= Richard Nelthorpe =

Richard Nelthorpe (died 1685) was an English lawyer, a conspirator in the Rye House Plot.

==Life==
He was son of James Nelthorpe of Charterhouse, London. On 7 December 1669 he was admitted to Gray's Inn.

Nelthorpe was involved in the Rye House plot to assassinate the king, and on its failure escaped with another lawyer, Nathaniel Wade, to Scarborough, They took ship to Rotterdam, and arrived at Amsterdam at the end of June 1683. His chambers in the Temple, together with those of his associate Richard Goodenough, were closely searched on 20 June, but with no result.

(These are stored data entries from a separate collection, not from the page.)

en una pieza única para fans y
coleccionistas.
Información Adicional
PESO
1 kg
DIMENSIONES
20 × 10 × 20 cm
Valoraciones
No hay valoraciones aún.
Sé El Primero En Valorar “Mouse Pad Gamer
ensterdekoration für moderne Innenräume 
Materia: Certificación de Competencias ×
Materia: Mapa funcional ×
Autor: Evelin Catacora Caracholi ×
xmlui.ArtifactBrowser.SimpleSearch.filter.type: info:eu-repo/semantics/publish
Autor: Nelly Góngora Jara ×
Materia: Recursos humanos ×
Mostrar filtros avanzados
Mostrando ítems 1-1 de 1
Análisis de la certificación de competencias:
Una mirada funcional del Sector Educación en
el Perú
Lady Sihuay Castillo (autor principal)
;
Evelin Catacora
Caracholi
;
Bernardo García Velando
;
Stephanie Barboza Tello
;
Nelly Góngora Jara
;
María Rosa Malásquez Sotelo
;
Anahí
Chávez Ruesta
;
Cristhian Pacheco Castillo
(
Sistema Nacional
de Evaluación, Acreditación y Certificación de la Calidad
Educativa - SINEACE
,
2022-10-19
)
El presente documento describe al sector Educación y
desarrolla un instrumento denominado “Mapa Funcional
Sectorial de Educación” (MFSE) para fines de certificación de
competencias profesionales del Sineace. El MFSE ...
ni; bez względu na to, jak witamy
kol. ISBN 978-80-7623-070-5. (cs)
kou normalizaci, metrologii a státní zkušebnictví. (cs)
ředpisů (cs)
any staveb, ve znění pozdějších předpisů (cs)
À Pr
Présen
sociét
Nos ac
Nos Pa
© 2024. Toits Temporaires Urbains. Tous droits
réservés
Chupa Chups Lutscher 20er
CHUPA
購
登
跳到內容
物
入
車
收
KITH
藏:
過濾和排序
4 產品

Finding that the States-General had resolved to arrest them, Nelthorpe and Wade fled to Vevey in Switzerland, and were welcomed by Edmund Ludlow. Meanwhile a reward was offered by royal proclamation for Nelthorpe's apprehension, and on 12 July a grand jury found a true bill against him. He was accordingly outlawed.

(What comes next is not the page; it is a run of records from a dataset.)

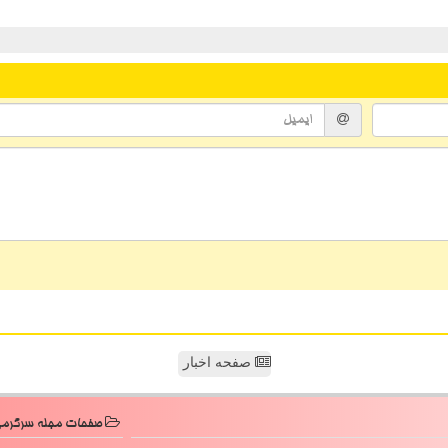
صفحه اخبار
صفحات مجله سرگرم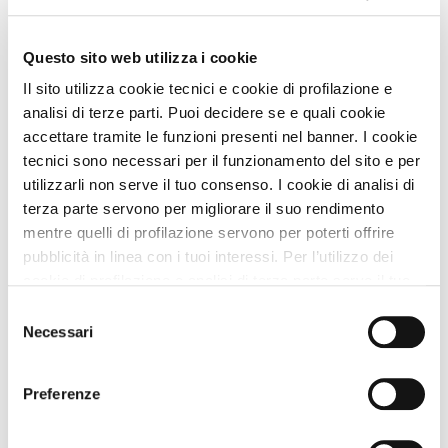
Zampa Vacanza Consiglia
Questo sito web utilizza i cookie
Il sito utilizza cookie tecnici e cookie di profilazione e
analisi di terze parti. Puoi decidere se e quali cookie
accettare tramite le funzioni presenti nel banner. I cookie
tecnici sono necessari per il funzionamento del sito e per
utilizzarli non serve il tuo consenso. I cookie di analisi di
terza parte servono per migliorare il suo rendimento
mentre quelli di profilazione servono per poterti offrire
pubblicità in linea con i tuoi interessi. Per l’utilizzo dei
cookie di profilazione e analisi di terza parte serve il tuo
consenso. Se chiudi il banner cliccando sul tasto “Chiudi
Selezione
Simone Giannelli
COME TE
, Viaggia con Zampa
senza accettare” verranno installati solo i cookie tecnici.
Vacanza
Necessari
del
Cliccando il pulsante “Accetta tutto” acconsenti all’utilizzo
consenso
Leggi Tutto
di tutti i cookie. Cliccando il pulsante “mostra dettagli”
Preferenze
troverai le varie categorie di cookie e potrai accettare o
rifiutare i cookie in base alle tue preferenze e salvare le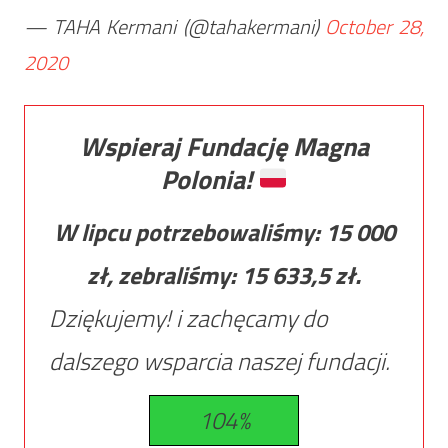
— TAHA Kermani (@tahakermani)
October 28,
2020
Wspieraj Fundację Magna
Polonia!
W lipcu potrzebowaliśmy:
15 000
zł, zebraliśmy:
15 633,5
zł.
Dziękujemy! i zachęcamy do
dalszego wsparcia naszej fundacji.
104%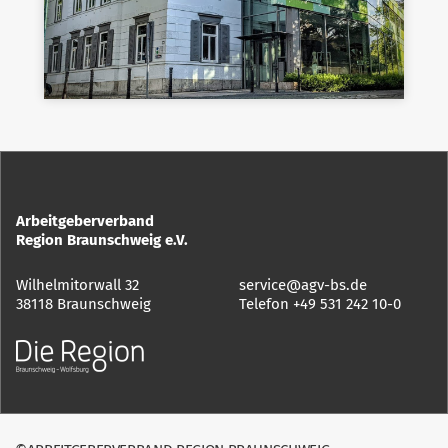
Arbeitgeberverband
Region Braunschweig e.V.
Wilhelmitorwall 32
service@agv-bs.de
38118 Braunschweig
Telefon
+49 531 242 10-0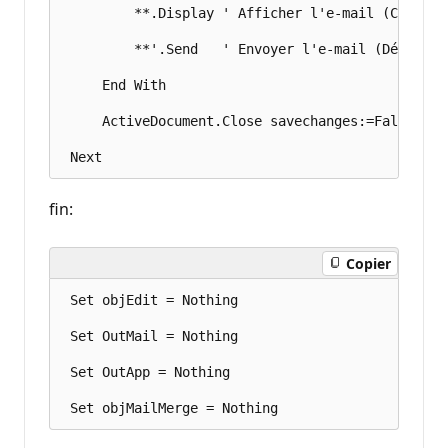
         **.Display ' Afficher l'e-mail (Comment
         **'.Send   ' Envoyer l'e-mail (Décommen
     End With

     ActiveDocument.Close savechanges:=False

fin:
Copier
 Set objEdit = Nothing

 Set OutMail = Nothing

 Set OutApp = Nothing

Nelthorpe became an adherent of the Duke of Monmouth, and landed with him at Lyme Regis in 1685. After the battle of Sedgemoor he was sheltered by Alice Lisle at her house in Hampshire, but his hiding-place was betrayed by one Barter. He was examined on 9 August, refused to divulge anything of a serious nature, and was so badly treated that he temporarily lost his reason. He was executed under his old outlawry before the gate of Gray's Inn, on 30 October 1685. In the next reign his attainder was reversed. He left a widow and five children. One of the children, a son, moved to Denmark, where the name was changed to the similar but more Danish-appearing Nelthropp.